The 'additive phrase' simply provides another environment and altered physical attribute (clothing) wherein they ALSO look indistinguishably like the dwarf-men. 

One can only wonder what garb the dwarf-women wore in the home setting and when not on journeys enabling a distinction, and why they chose to drop the distinction when a journey was their objective.

Tolkien would not have been in error in setting his grammar in place here.
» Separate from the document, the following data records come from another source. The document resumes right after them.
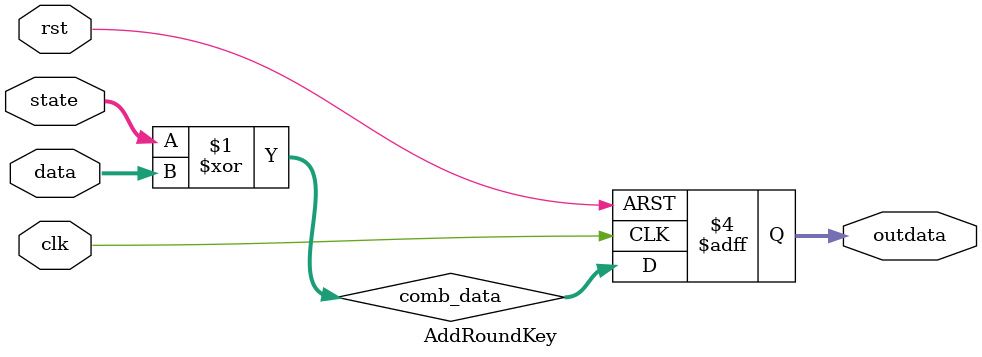
<source format=v>

module AddRoundKey(clk,rst,state,data,outdata);
input              clk,rst;
input      [127:0] state,data;
output reg [127:0] outdata;

wire [127:0] comb_data;
assign comb_data= state^data;
   
always@(posedge clk , negedge rst)
    begin 
        if(!rst)
            outdata<=0;
        else
            outdata<=comb_data;
    end



/*genvar i;
    for(i=0;i<16;i=i+1)
        assign comb_data[i*8+7:i*8]=state[i*8+7:i*8]^data[i*8+7:i*8];
*/   
endmodule




</source>
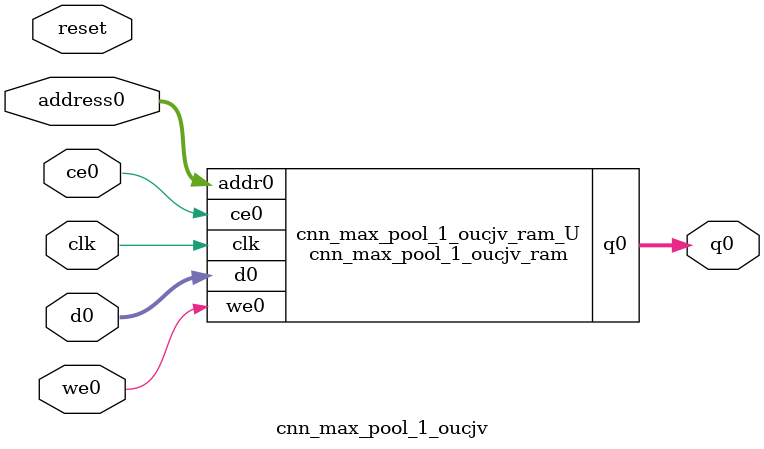
<source format=v>
`timescale 1 ns / 1 ps
module cnn_max_pool_1_oucjv_ram (addr0, ce0, d0, we0, q0,  clk);

parameter DWIDTH = 14;
parameter AWIDTH = 5;
parameter MEM_SIZE = 25;

input[AWIDTH-1:0] addr0;
input ce0;
input[DWIDTH-1:0] d0;
input we0;
output reg[DWIDTH-1:0] q0;
input clk;

(* ram_style = "distributed" *)reg [DWIDTH-1:0] ram[0:MEM_SIZE-1];




always @(posedge clk)  
begin 
    if (ce0) 
    begin
        if (we0) 
        begin 
            ram[addr0] <= d0; 
        end 
        q0 <= ram[addr0];
    end
end


endmodule

`timescale 1 ns / 1 ps
module cnn_max_pool_1_oucjv(
    reset,
    clk,
    address0,
    ce0,
    we0,
    d0,
    q0);

parameter DataWidth = 32'd14;
parameter AddressRange = 32'd25;
parameter AddressWidth = 32'd5;
input reset;
input clk;
input[AddressWidth - 1:0] address0;
input ce0;
input we0;
input[DataWidth - 1:0] d0;
output[DataWidth - 1:0] q0;



cnn_max_pool_1_oucjv_ram cnn_max_pool_1_oucjv_ram_U(
    .clk( clk ),
    .addr0( address0 ),
    .ce0( ce0 ),
    .we0( we0 ),
    .d0( d0 ),
    .q0( q0 ));

endmodule


</source>
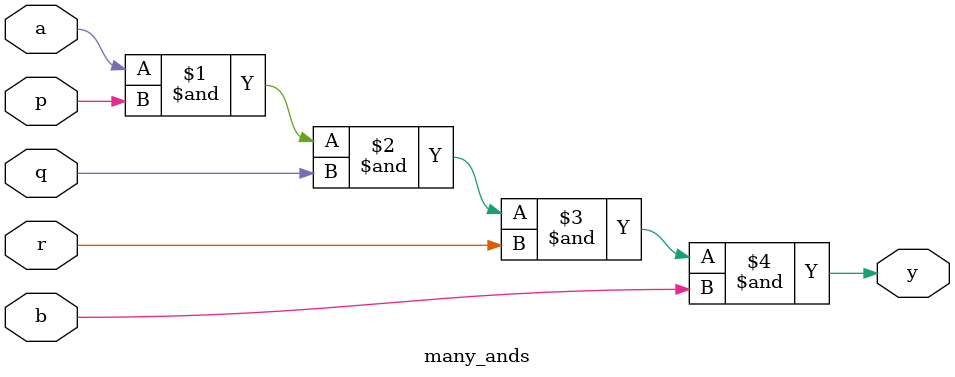
<source format=v>

module many_ands
(
input a,
input p,
input q,
input r,
input b,
output y
);

assign y = (((a & p) & q) & r) & b;

endmodule
</source>
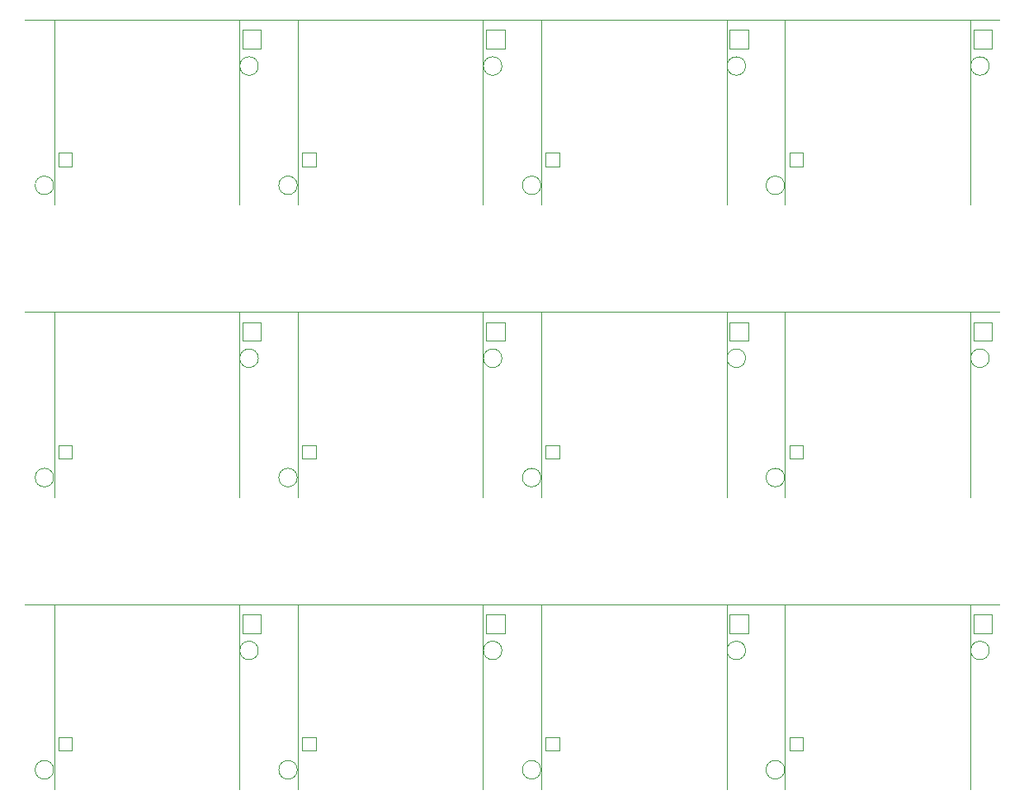
<source format=gto>
G04 #@! TF.GenerationSoftware,KiCad,Pcbnew,(5.0.0-3-g5ebb6b6)*
G04 #@! TF.CreationDate,2018-09-11T22:07:12+09:00*
G04 #@! TF.ProjectId,panelising_topre_pad,70616E656C6973696E675F746F707265,rev?*
G04 #@! TF.SameCoordinates,Original*
G04 #@! TF.FileFunction,Legend,Top*
G04 #@! TF.FilePolarity,Positive*
%FSLAX46Y46*%
G04 Gerber Fmt 4.6, Leading zero omitted, Abs format (unit mm)*
G04 Created by KiCad (PCBNEW (5.0.0-3-g5ebb6b6)) date 2018 September 11, Tuesday 22:07:12*
%MOMM*%
%LPD*%
G01*
G04 APERTURE LIST*
%ADD10C,0.100000*%
%ADD11C,0.120000*%
G04 APERTURE END LIST*
D10*
X74750000Y-94750000D02*
X74750000Y-75750000D01*
X55750000Y-94750000D02*
X55750000Y-75750000D01*
X52750000Y-75750000D02*
X77750000Y-75750000D01*
X99750000Y-94750000D02*
X99750000Y-75750000D01*
X80750000Y-94750000D02*
X80750000Y-75750000D01*
X77750000Y-75750000D02*
X102750000Y-75750000D01*
X124750000Y-94750000D02*
X124750000Y-75750000D01*
X105750000Y-94750000D02*
X105750000Y-75750000D01*
X102750000Y-75750000D02*
X127750000Y-75750000D01*
X74750000Y-124750000D02*
X74750000Y-105750000D01*
X55750000Y-124750000D02*
X55750000Y-105750000D01*
X52750000Y-105750000D02*
X77750000Y-105750000D01*
X99750000Y-124750000D02*
X99750000Y-105750000D01*
X80750000Y-124750000D02*
X80750000Y-105750000D01*
X77750000Y-105750000D02*
X102750000Y-105750000D01*
X124750000Y-124750000D02*
X124750000Y-105750000D01*
X105750000Y-124750000D02*
X105750000Y-105750000D01*
X102750000Y-105750000D02*
X127750000Y-105750000D01*
X149750000Y-94750000D02*
X149750000Y-75750000D01*
X130750000Y-94750000D02*
X130750000Y-75750000D01*
X127750000Y-75750000D02*
X152750000Y-75750000D01*
X149750000Y-124750000D02*
X149750000Y-105750000D01*
X130750000Y-124750000D02*
X130750000Y-105750000D01*
X127750000Y-105750000D02*
X152750000Y-105750000D01*
X74750000Y-154750000D02*
X74750000Y-135750000D01*
X55750000Y-154750000D02*
X55750000Y-135750000D01*
X52750000Y-135750000D02*
X77750000Y-135750000D01*
X99750000Y-154750000D02*
X99750000Y-135750000D01*
X80750000Y-154750000D02*
X80750000Y-135750000D01*
X77750000Y-135750000D02*
X102750000Y-135750000D01*
X124750000Y-154750000D02*
X124750000Y-135750000D01*
X105750000Y-154750000D02*
X105750000Y-135750000D01*
X102750000Y-135750000D02*
X127750000Y-135750000D01*
X149750000Y-154750000D02*
X149750000Y-135750000D01*
X130750000Y-154750000D02*
X130750000Y-135750000D01*
X127750000Y-135750000D02*
X152750000Y-135750000D01*
D11*
G04 #@! TO.C,REF\002A\002A*
X76700000Y-80500000D02*
G75*
G03X76700000Y-80500000I-950000J0D01*
G01*
X55700000Y-92750000D02*
G75*
G03X55700000Y-92750000I-950000J0D01*
G01*
X56200000Y-90800000D02*
X56200000Y-89400000D01*
X57600000Y-90800000D02*
X56200000Y-90800000D01*
X57600000Y-89400000D02*
X57600000Y-90800000D01*
X56200000Y-89400000D02*
X57600000Y-89400000D01*
X75076000Y-78704000D02*
X75076000Y-76804000D01*
X76976000Y-78704000D02*
X75076000Y-78704000D01*
X76976000Y-76804000D02*
X76976000Y-78704000D01*
X75076000Y-76804000D02*
X76976000Y-76804000D01*
X101700000Y-80500000D02*
G75*
G03X101700000Y-80500000I-950000J0D01*
G01*
X80700000Y-92750000D02*
G75*
G03X80700000Y-92750000I-950000J0D01*
G01*
X81200000Y-90800000D02*
X81200000Y-89400000D01*
X82600000Y-90800000D02*
X81200000Y-90800000D01*
X82600000Y-89400000D02*
X82600000Y-90800000D01*
X81200000Y-89400000D02*
X82600000Y-89400000D01*
X100076000Y-78704000D02*
X100076000Y-76804000D01*
X101976000Y-78704000D02*
X100076000Y-78704000D01*
X101976000Y-76804000D02*
X101976000Y-78704000D01*
X100076000Y-76804000D02*
X101976000Y-76804000D01*
X126700000Y-80500000D02*
G75*
G03X126700000Y-80500000I-950000J0D01*
G01*
X105700000Y-92750000D02*
G75*
G03X105700000Y-92750000I-950000J0D01*
G01*
X106200000Y-90800000D02*
X106200000Y-89400000D01*
X107600000Y-90800000D02*
X106200000Y-90800000D01*
X107600000Y-89400000D02*
X107600000Y-90800000D01*
X106200000Y-89400000D02*
X107600000Y-89400000D01*
X125076000Y-78704000D02*
X125076000Y-76804000D01*
X126976000Y-78704000D02*
X125076000Y-78704000D01*
X126976000Y-76804000D02*
X126976000Y-78704000D01*
X125076000Y-76804000D02*
X126976000Y-76804000D01*
X76700000Y-110500000D02*
G75*
G03X76700000Y-110500000I-950000J0D01*
G01*
X55700000Y-122750000D02*
G75*
G03X55700000Y-122750000I-950000J0D01*
G01*
X56200000Y-120800000D02*
X56200000Y-119400000D01*
X57600000Y-120800000D02*
X56200000Y-120800000D01*
X57600000Y-119400000D02*
X57600000Y-120800000D01*
X56200000Y-119400000D02*
X57600000Y-119400000D01*
X75076000Y-108704000D02*
X75076000Y-106804000D01*
X76976000Y-108704000D02*
X75076000Y-108704000D01*
X76976000Y-106804000D02*
X76976000Y-108704000D01*
X75076000Y-106804000D02*
X76976000Y-106804000D01*
X101700000Y-110500000D02*
G75*
G03X101700000Y-110500000I-950000J0D01*
G01*
X80700000Y-122750000D02*
G75*
G03X80700000Y-122750000I-950000J0D01*
G01*
X81200000Y-120800000D02*
X81200000Y-119400000D01*
X82600000Y-120800000D02*
X81200000Y-120800000D01*
X82600000Y-119400000D02*
X82600000Y-120800000D01*
X81200000Y-119400000D02*
X82600000Y-119400000D01*
X100076000Y-108704000D02*
X100076000Y-106804000D01*
X101976000Y-108704000D02*
X100076000Y-108704000D01*
X101976000Y-106804000D02*
X101976000Y-108704000D01*
X100076000Y-106804000D02*
X101976000Y-106804000D01*
X126700000Y-110500000D02*
G75*
G03X126700000Y-110500000I-950000J0D01*
G01*
X105700000Y-122750000D02*
G75*
G03X105700000Y-122750000I-950000J0D01*
G01*
X106200000Y-120800000D02*
X106200000Y-119400000D01*
X107600000Y-120800000D02*
X106200000Y-120800000D01*
X107600000Y-119400000D02*
X107600000Y-120800000D01*
X106200000Y-119400000D02*
X107600000Y-119400000D01*
X125076000Y-108704000D02*
X125076000Y-106804000D01*
X126976000Y-108704000D02*
X125076000Y-108704000D01*
X126976000Y-106804000D02*
X126976000Y-108704000D01*
X125076000Y-106804000D02*
X126976000Y-106804000D01*
X151700000Y-80500000D02*
G75*
G03X151700000Y-80500000I-950000J0D01*
G01*
X130700000Y-92750000D02*
G75*
G03X130700000Y-92750000I-950000J0D01*
G01*
X131200000Y-90800000D02*
X131200000Y-89400000D01*
X132600000Y-90800000D02*
X131200000Y-90800000D01*
X132600000Y-89400000D02*
X132600000Y-90800000D01*
X131200000Y-89400000D02*
X132600000Y-89400000D01*
X150076000Y-78704000D02*
X150076000Y-76804000D01*
X151976000Y-78704000D02*
X150076000Y-78704000D01*
X151976000Y-76804000D02*
X151976000Y-78704000D01*
X150076000Y-76804000D02*
X151976000Y-76804000D01*
X151700000Y-110500000D02*
G75*
G03X151700000Y-110500000I-950000J0D01*
G01*
X130700000Y-122750000D02*
G75*
G03X130700000Y-122750000I-950000J0D01*
G01*
X131200000Y-120800000D02*
X131200000Y-119400000D01*
X132600000Y-120800000D02*
X131200000Y-120800000D01*
X132600000Y-119400000D02*
X132600000Y-120800000D01*
X131200000Y-119400000D02*
X132600000Y-119400000D01*
X150076000Y-108704000D02*
X150076000Y-106804000D01*
X151976000Y-108704000D02*
X150076000Y-108704000D01*
X151976000Y-106804000D02*
X151976000Y-108704000D01*
X150076000Y-106804000D02*
X151976000Y-106804000D01*
X76700000Y-140500000D02*
G75*
G03X76700000Y-140500000I-950000J0D01*
G01*
X55700000Y-152750000D02*
G75*
G03X55700000Y-152750000I-950000J0D01*
G01*
X56200000Y-150800000D02*
X56200000Y-149400000D01*
X57600000Y-150800000D02*
X56200000Y-150800000D01*
X57600000Y-149400000D02*
X57600000Y-150800000D01*
X56200000Y-149400000D02*
X57600000Y-149400000D01*
X75076000Y-138704000D02*
X75076000Y-136804000D01*
X76976000Y-138704000D02*
X75076000Y-138704000D01*
X76976000Y-136804000D02*
X76976000Y-138704000D01*
X75076000Y-136804000D02*
X76976000Y-136804000D01*
X101700000Y-140500000D02*
G75*
G03X101700000Y-140500000I-950000J0D01*
G01*
X80700000Y-152750000D02*
G75*
G03X80700000Y-152750000I-950000J0D01*
G01*
X81200000Y-150800000D02*
X81200000Y-149400000D01*
X82600000Y-150800000D02*
X81200000Y-150800000D01*
X82600000Y-149400000D02*
X82600000Y-150800000D01*
X81200000Y-149400000D02*
X82600000Y-149400000D01*
X100076000Y-138704000D02*
X100076000Y-136804000D01*
X101976000Y-138704000D02*
X100076000Y-138704000D01*
X101976000Y-136804000D02*
X101976000Y-138704000D01*
X100076000Y-136804000D02*
X101976000Y-136804000D01*
X126700000Y-140500000D02*
G75*
G03X126700000Y-140500000I-950000J0D01*
G01*
X105700000Y-152750000D02*
G75*
G03X105700000Y-152750000I-950000J0D01*
G01*
X106200000Y-150800000D02*
X106200000Y-149400000D01*
X107600000Y-150800000D02*
X106200000Y-150800000D01*
X107600000Y-149400000D02*
X107600000Y-150800000D01*
X106200000Y-149400000D02*
X107600000Y-149400000D01*
X125076000Y-138704000D02*
X125076000Y-136804000D01*
X126976000Y-138704000D02*
X125076000Y-138704000D01*
X126976000Y-136804000D02*
X126976000Y-138704000D01*
X125076000Y-136804000D02*
X126976000Y-136804000D01*
X151700000Y-140500000D02*
G75*
G03X151700000Y-140500000I-950000J0D01*
G01*
X130700000Y-152750000D02*
G75*
G03X130700000Y-152750000I-950000J0D01*
G01*
X131200000Y-150800000D02*
X131200000Y-149400000D01*
X132600000Y-150800000D02*
X131200000Y-150800000D01*
X132600000Y-149400000D02*
X132600000Y-150800000D01*
X131200000Y-149400000D02*
X132600000Y-149400000D01*
X150076000Y-138704000D02*
X150076000Y-136804000D01*
X151976000Y-138704000D02*
X150076000Y-138704000D01*
X151976000Y-136804000D02*
X151976000Y-138704000D01*
X150076000Y-136804000D02*
X151976000Y-136804000D01*
G04 #@! TD*
M02*

</source>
His intent was to leave us without doubt that they were indistinguishable from one another.


----------



## Tar-Elenion (Dec 8, 2022)

Matthew Bailey said:


> Another thing in which the answer is likely a categorical yes, *but…*.
> 
> We know that the Númenóreans did not grow beards at all for the men, save possibly (note: Possibly) as they approach the time of death.
> 
> This seems to have been important for the Númenóreans when they still possessed the means to voluntarily _Surrender the Gift_. The Growth of a beard means “Get your life in order to prepare to _Surrender the Gift._” While the beard turning grey means “It is time to leave.”


Not quite. Numenoreans in the line of Elros did not have beards:
"The tribes of Men from whom the Númenóreans were descended were normal, and hence the majority of them would have beards. But the royal house was half-elven, having two strains of Elvish race in their ancestry through Lúthien of Doriath (royal Sindarin) and Idril of Gondolin (royal Noldorin). The effects were long-lasting: e.g. in a tendency to a stature a little above the average, to a greater (though steadily decreasing) longevity, and probably most lastingly in beardlessness. Thus none of the Númenórean chieftains of descent from Elros (whether kings or not) would be bearded."
NoMe, Beards (ca. (late) 1972 or 73
There are some problems with this, however:
"Frodo saw the old king’s head: it was lying rolled away by the roadside. ‘Look, Sam!’ he cried, startled into speech. ‘Look! The king has got a crown again!’
The eyes were hollow and the carven beard was broken, but about the high stern forehead there was a coronal of silver and gold."
LotR, Journey to the Cross-roads
Tolkien also seems to have approved of Pauline Baynes depiction of the Argonath on the poster map she drew:
"Tolkien wrote a set of comments on these depictions of places and characters. Some of these comments are appreciative: e.g. Tolkien found four of the vignettes, sc. those depicting the Teeth of Mordor, the Argonath, Barad-dûr, and Minas Morgul, particularly well-executed, and described them as agreeing “remarkably with my own vision … Minas Morgul is almost exact”..."
NoMe, Descriptions of Characters (1970) 
Baynes depiction of the Argonath includes beards.


----------